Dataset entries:
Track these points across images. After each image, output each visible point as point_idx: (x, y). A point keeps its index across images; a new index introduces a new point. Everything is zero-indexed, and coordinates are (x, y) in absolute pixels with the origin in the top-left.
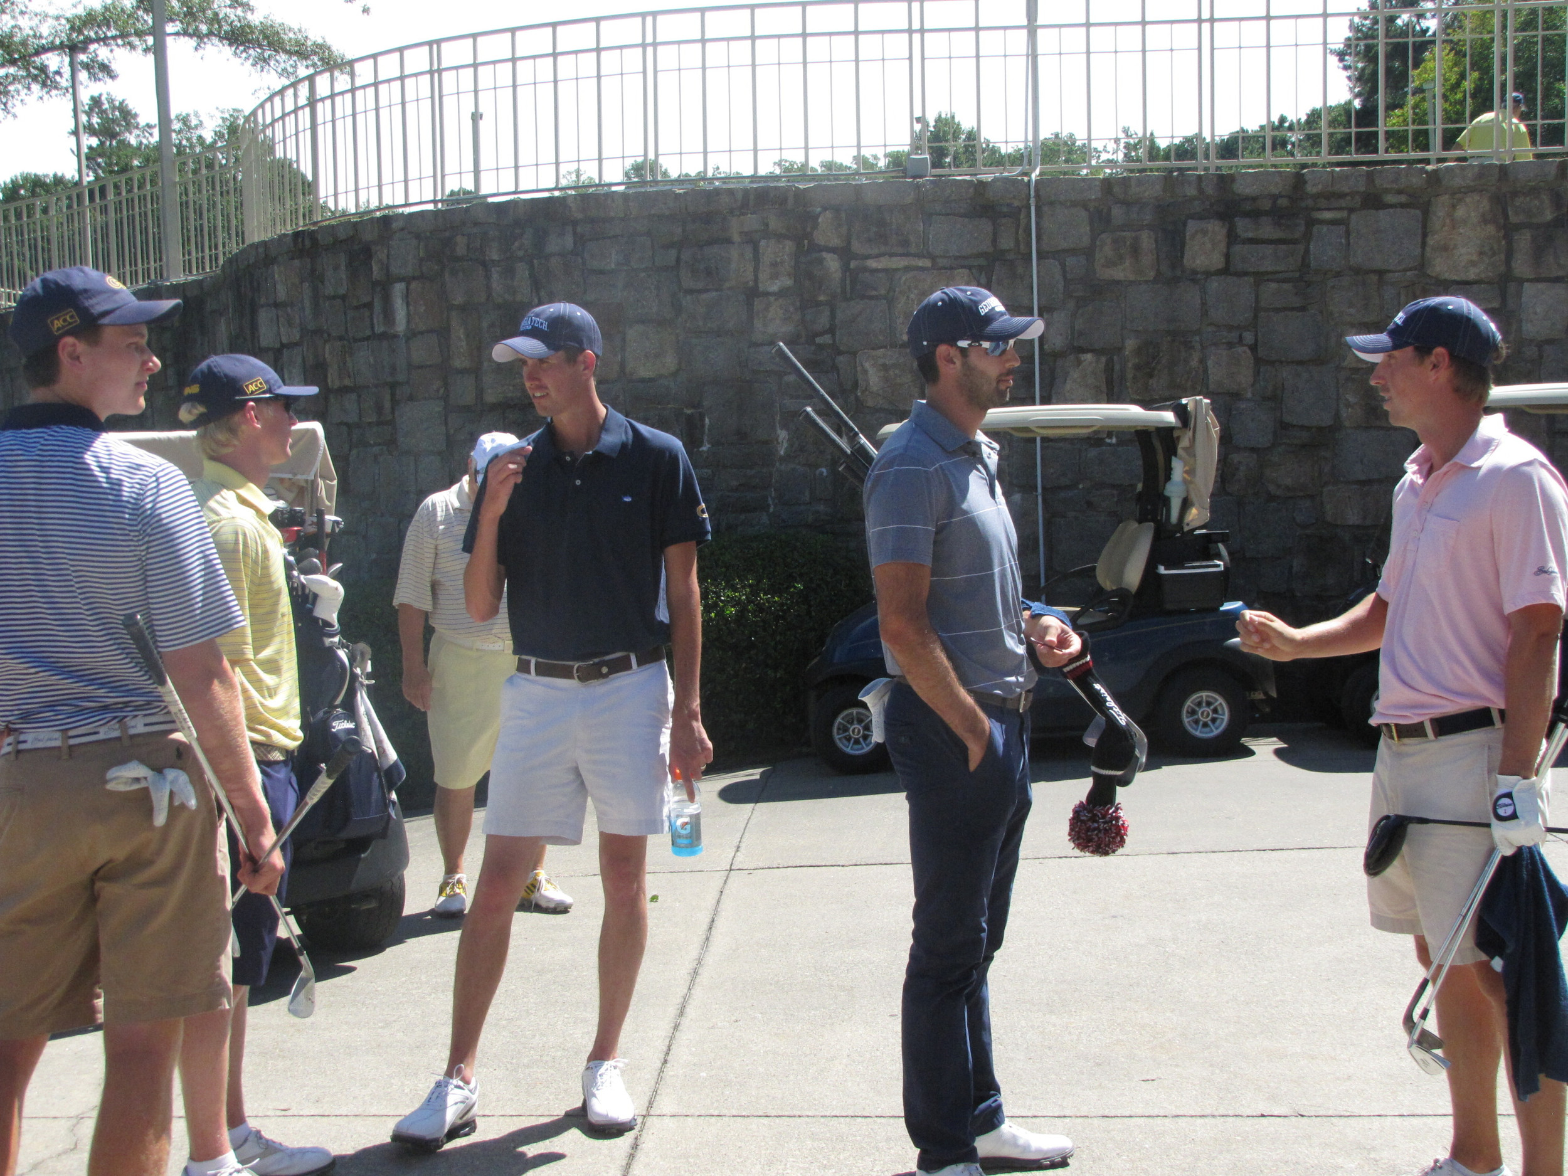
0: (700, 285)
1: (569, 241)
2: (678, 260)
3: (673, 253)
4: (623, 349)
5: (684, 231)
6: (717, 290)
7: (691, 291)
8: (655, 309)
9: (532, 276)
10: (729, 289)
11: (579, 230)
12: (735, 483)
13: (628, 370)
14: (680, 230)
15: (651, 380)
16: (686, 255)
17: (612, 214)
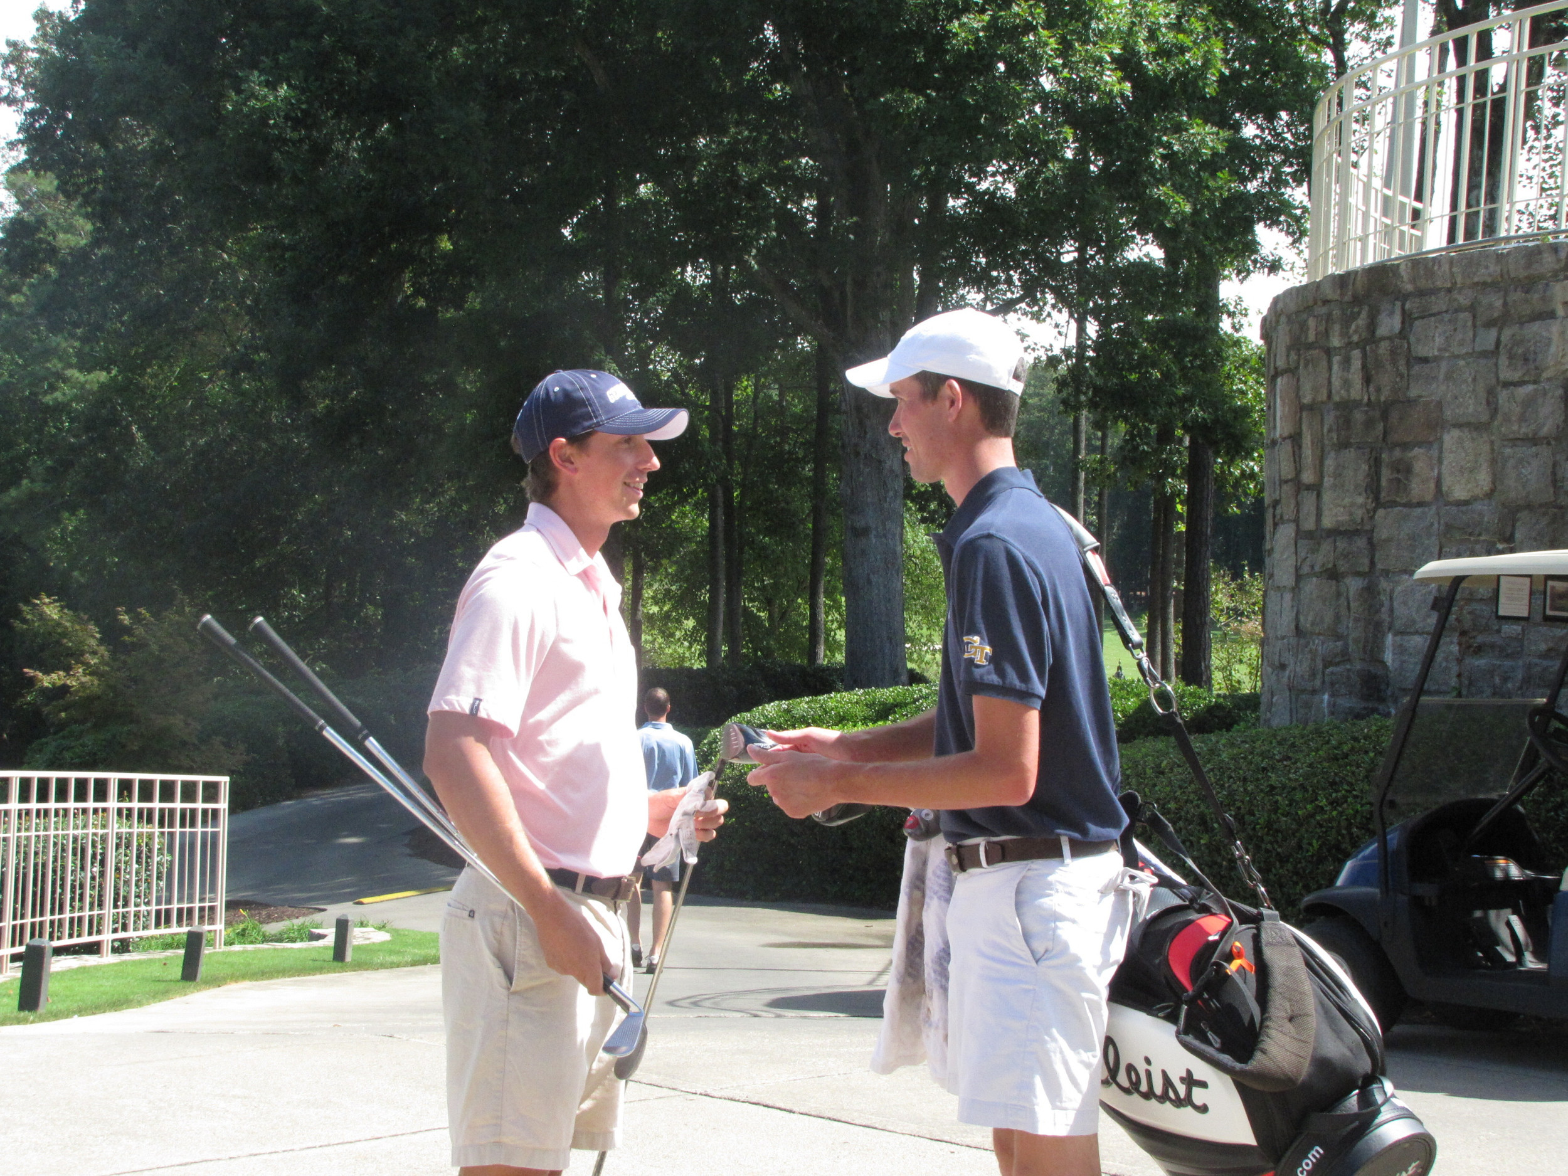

» **About this exercise**: Restate the entries above word for word, keeping pictures out of the copy.

» **Reply to the task**:
Track these points across images. After each image, output each visible point as point_idx: (x, y). A point keeps its index across images; a new index introduces a new point. Everything is zero-indexed, and coordinates are (x, y) in absolute pixels with the origin in the top-left.
0: (700, 285)
1: (569, 241)
2: (678, 260)
3: (673, 253)
4: (623, 349)
5: (684, 231)
6: (717, 290)
7: (691, 291)
8: (655, 309)
9: (532, 276)
10: (729, 289)
11: (579, 230)
12: (735, 483)
13: (628, 370)
14: (680, 230)
15: (651, 380)
16: (686, 255)
17: (612, 214)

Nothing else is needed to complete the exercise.